Blue Bell returns to stores after five month hiatus

Flags flutter in the breeze outside of Blue Bell Creameries on Thursday, April 23, 2015, in Brenham, Texas. Blue Bell issued its first recall in the company's 108-year history earlier in the week after its products were linked to Listeria cases in four states. (Smiley N. Pool/Dallas Morning News/TNS)

TNS

Flags flutter in the breeze outside of Blue Bell Creameries on Thursday, April 23, 2015, in Brenham, Texas. Blue Bell issued its first recall in the company's 108-year history earlier in the week after its products were linked to Listeria cases in four states. (Smiley N. Pool/Dallas Morning News/TNS)

Tiffany Wade, News Editor

Blue Bell made its official comeback on August 31, when the first shipment of ice cream was delivered in Texas following troublesome months after a listeria outbreak. Listeria is a virus that lives in cool, wet environments and though it is typically harmless to healthy people, it poses a threat to pregnant women, newborns, older adults and individuals with weak immune systems.

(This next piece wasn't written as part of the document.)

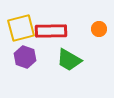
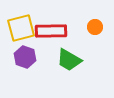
orange circle: moved 4 px left, 2 px up
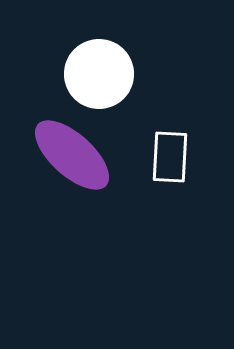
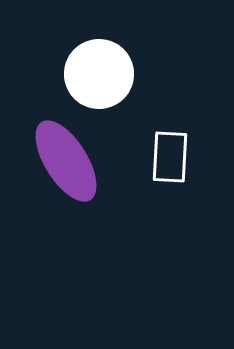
purple ellipse: moved 6 px left, 6 px down; rotated 16 degrees clockwise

Blue Bell had voluntarily recalled its ice cream products in April after the U.S. Centers for Disease Control and Prevention linked the company’s products to an outbreak of listeria that killed three in Kansas and left several others ill throughout Kansas and Texas.

          The recall had a devastating effect on the 108-year-old company, which was also the third-biggest U.S. ice cream producer. The company was forced to lay off 37 percent of its 3,900 workers in May and warned shareholders that it may have to close.

“When production resumes at the Sylacauga plant, it will be on a limited basis as the company seeks to confirm that new procedures, facility enhancements and employee training have been effective,” the company stated in a press release. “Upon completion of this trial period, Blue Bell will begin building inventory to return to the market.”

Blue Bell announced changes in procedures and employee training, including “increased focus on sanitation and cleaning” and the application of “an independent microbiology expert for ongoing evaluation of our procedures and facilities.” The company will also implement a procedure where ice creams will be tested and held until results are received before being sent to market. Therefore, the facility will be much more sterile and procedures will be properly executed to eliminate the possibility of any more consumers receiving diseases from the product.

“Over the past several months we’ve been working to make our facilities even better, and to ensure everything is safe, wholesome, and the highest quality for you to enjoy… we’re back doing what we love: That’s making ice cream,” said Ricky Dickson.

An HEB grocery store in Brenham, Texas received the first shipment, once Blue Bell started hitting shelves. Blue Bell ice cream is now initially sold in markets in Brenham, Houston and Austin, as well as in Birmingham and Montgomery, Alabama, as those are the Blue Bell Creameries locations where the ice cream is made and processed.

No other information has been released about when customers in other regions will be able to buy the ice cream because the product release will be “based on product availability and when [the company] can properly service the customers in an area,” said Blue Bell. Planned future markets include Oklahoma, Arkansas, Florida, Georgia and others.

When it came out, it was revealed that Blue Bell will only sell four flavors: Homemade Vanilla, Dutch Chocolate, Cookies and Cream and the popular The Great Divide. The other flavors are planned to gradually start to be released at a later time.